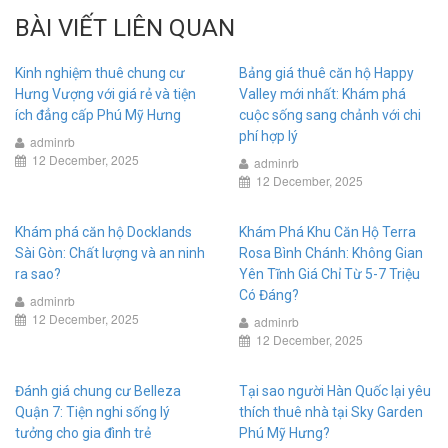
BÀI VIẾT LIÊN QUAN
Kinh nghiệm thuê chung cư
Bảng giá thuê căn hộ Happy
Hưng Vượng với giá rẻ và tiện
Valley mới nhất: Khám phá
ích đẳng cấp Phú Mỹ Hưng
cuộc sống sang chảnh với chi
phí hợp lý
adminrb
12 December, 2025
adminrb
12 December, 2025
Khám phá căn hộ Docklands
Khám Phá Khu Căn Hộ Terra
Sài Gòn: Chất lượng và an ninh
Rosa Bình Chánh: Không Gian
ra sao?
Yên Tĩnh Giá Chỉ Từ 5-7 Triệu
Có Đáng?
adminrb
12 December, 2025
adminrb
12 December, 2025
Đánh giá chung cư Belleza
Tại sao người Hàn Quốc lại yêu
Quận 7: Tiện nghi sống lý
thích thuê nhà tại Sky Garden
tưởng cho gia đình trẻ
Phú Mỹ Hưng?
════
• _Planteamiento del problema_
Cuenta cuántas líneas de los ítems contienen la cadena "Hưng" y responde solo con el número.

• _Espacio de respuesta_
3